March 26, 2019 / 1:39 PM / 7 months ago

GLOBAL MARKETS-Fears of recession keep risk rebound in check

(Updates ahead of U.S. trading)

* European Stoxx 600 battles higher, Nikkei rallies 2.1 pct

* U.S yield curve inversion feeds fears of U.S. recession

* Pound nudges higher as Brexit inches forward

* Graphic: World FX rates in 2019 tmsnrt.rs/2egbfVh

* Asian stock markets: tmsnrt.rs/2zpUAr4

By Marc Jones

LONDON, March 26 (Reuters) - Calm returned to global markets on Tuesday, with gains on European and Asian bourses and a tick higher in benchmark bond yields helping to soothe nerves after a jarring few days dominated by worries of recession.

European shares were winning the battle to avoid a fifth day of losses, Wall Street futures were pointing higher and even Turkey's lira seemed to have stepped off its latest rollercoaster ride.

However, the bond markets remained the main focus: 10-year German government bond yields remained below zero and key sections of the U.S. yield curve were still inverted, meaning short-term borrowing costs are higher than longer-term ones.

"The world is looking to fade the risk aversion caused by the inversion of the (U.S.) yield curve," said Societe Generale strategist Kit Juckes, adding that it was in any case difficult to position for a hypothetical recession.

Overnight, MSCI's broadest index of Asia-Pacific shares rebounded 0.2 percent after losing 1.4 percent in the previous session, though there were some eye-catching moves within that.

Japan's Nikkei jumped 2.1 percent after recording its biggest drop since late December on Monday, and India jumped more than 1 percent, though China's blue-chip CSI300 index dropped more than 1 percent as trade war worries persisted.

Wall Street's main S&P 500, Dow and Nasdaq markets were also expected later to begin on a firmer footing, although the bond market also remained the main focus there, especially as housebuilding data came in slightly underwhelming.

Investors have been spooked by sharp falls in U.S. bond yields and an inversion of the U.S. Treasury yield curve, which is widely seen as an indicator of an economic recession.

The 10-year U.S. Treasury yield edged up to 2.442 percent , having shed 5 basis points on Monday and a whopping 17.5 basis points since the Federal Reserve last week ditched projections for raising rates this year.

"The U.S. yield curve continues to invert," said Michael Every, Hong Kong-based senior Asia-Pacific strategist at Rabobank. "This is not a healthy sign, as bond-market watchers should know and equity-market obsessives should rapidly learn."

FACTORING IN A RATE CUT

The Treasury Department will sell $113 billion in coupon-bearing supply this week, including $40 billion in two-year notes on Tuesday, $41 billion in five-year notes on Wednesday and $32 billion in seven-year notes on Thursday.

Investors will also be watching Fed policymakers scheduled to speak on Tuesday.

U.S. economic growth could be "pretty weak" in the first quarter but will likely be much closer to 2-2.5 percent for the rest of the year.

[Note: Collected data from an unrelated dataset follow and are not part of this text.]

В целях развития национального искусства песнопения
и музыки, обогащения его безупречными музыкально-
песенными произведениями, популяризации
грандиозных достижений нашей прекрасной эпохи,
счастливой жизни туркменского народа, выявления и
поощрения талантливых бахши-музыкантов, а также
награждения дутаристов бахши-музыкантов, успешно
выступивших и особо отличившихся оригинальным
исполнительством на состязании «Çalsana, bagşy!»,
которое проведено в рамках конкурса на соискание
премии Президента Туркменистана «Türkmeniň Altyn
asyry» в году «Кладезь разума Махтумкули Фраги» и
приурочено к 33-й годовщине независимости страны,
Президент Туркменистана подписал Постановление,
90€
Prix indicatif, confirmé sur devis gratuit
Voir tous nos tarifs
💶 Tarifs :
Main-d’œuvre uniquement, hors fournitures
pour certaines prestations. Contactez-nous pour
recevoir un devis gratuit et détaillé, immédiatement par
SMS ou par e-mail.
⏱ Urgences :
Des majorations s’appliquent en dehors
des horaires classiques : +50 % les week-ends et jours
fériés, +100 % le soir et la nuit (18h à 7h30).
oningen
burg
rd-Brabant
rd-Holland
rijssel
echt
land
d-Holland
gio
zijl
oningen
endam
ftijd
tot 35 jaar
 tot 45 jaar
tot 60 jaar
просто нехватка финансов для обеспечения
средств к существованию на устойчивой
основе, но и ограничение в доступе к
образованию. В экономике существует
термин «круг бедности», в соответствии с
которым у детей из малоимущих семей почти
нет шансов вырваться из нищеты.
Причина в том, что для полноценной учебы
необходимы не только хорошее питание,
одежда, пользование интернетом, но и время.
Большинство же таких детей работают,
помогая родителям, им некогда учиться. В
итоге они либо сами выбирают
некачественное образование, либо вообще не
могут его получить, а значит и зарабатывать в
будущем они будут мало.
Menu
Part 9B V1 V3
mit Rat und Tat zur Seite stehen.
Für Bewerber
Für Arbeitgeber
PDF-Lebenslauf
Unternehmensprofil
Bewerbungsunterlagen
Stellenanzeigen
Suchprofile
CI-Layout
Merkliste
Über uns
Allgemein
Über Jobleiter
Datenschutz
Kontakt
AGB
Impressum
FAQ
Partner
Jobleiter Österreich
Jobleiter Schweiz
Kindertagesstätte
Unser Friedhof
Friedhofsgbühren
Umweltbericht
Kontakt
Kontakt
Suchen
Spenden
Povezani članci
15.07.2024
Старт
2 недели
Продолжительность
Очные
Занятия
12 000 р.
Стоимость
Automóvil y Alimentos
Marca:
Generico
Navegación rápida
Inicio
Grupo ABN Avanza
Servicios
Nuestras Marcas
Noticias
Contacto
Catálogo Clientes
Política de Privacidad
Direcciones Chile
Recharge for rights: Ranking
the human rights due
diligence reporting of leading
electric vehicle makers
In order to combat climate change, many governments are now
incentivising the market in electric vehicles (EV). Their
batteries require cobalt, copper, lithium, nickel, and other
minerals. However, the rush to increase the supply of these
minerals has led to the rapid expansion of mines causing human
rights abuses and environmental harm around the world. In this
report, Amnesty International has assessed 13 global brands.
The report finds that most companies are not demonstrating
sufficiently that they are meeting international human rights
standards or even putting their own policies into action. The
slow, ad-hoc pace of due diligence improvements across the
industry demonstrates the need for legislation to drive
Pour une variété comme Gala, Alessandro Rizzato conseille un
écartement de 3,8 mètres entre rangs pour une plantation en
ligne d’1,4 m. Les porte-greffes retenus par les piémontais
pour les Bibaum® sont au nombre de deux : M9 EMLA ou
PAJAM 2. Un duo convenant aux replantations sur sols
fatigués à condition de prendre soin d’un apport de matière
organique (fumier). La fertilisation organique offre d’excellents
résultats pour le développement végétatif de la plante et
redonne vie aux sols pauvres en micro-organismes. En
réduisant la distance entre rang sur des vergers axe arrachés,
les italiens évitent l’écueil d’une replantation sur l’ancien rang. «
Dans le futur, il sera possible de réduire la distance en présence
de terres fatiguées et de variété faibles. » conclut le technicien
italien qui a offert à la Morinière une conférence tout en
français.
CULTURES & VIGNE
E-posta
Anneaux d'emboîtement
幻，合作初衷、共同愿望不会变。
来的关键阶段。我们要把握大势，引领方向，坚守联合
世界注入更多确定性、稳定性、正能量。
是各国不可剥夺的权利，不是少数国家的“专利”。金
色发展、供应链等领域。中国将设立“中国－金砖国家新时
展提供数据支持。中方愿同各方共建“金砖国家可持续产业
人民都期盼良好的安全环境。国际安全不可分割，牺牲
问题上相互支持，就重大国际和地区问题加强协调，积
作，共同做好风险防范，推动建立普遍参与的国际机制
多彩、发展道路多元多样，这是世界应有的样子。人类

However, a central bank pause is the responsible thing to do, Fed Bank of Boston president and CEO Eric Rosengren said at a conference in Hong Kong.

Fed funds rate futures are now fully factoring in a rate cut later this year, with about an 80 percent chance of a move priced in by September.

In the currency market, the fall in U.S. yields undermined the dollar's yield attraction.

The euro dipped under $1.13 again, having gained a tad on Monday after some reassuring German data.

"We expect EUR/USD to stabilize around the current level of 1.13 and see a limited downside for the rest of week," said currency strategists at ING.

The dollar was 0.5 percent higher versus the yen at 110.57 yen, having hit a 1-1/2-month low of 109.70 on Monday, while Britain's pound climbed to $1.325 after lawmakers voted late on Monday to wrest further control of the Brexit process from Prime Minister Theresa May..

At the same time, two heavyweight eurosceptic lawmakers indicated on Tuesday that they could support May's current EU withdrawal plan, which has already been heavily defeated twice in parliament, rather than risk Brexit being cancelled altogether.

Among commodities, oil prices hovered below their recent four-month peaks, as the prospect of tighter U.S. crude supply was offset by concerns about a slowdown in global economic growth.

U.S. crude futures traded at $59.55 per barrel, up three-quarters of a percent on the day but below Thursday's $60.39, which was its highest level since mid-November.

Brent futures were up 0.7 percent at $67.73 while safe-have gold was down a third of a percent at $1,317.60 having hit a one-month high of $1,324.60 on Monday.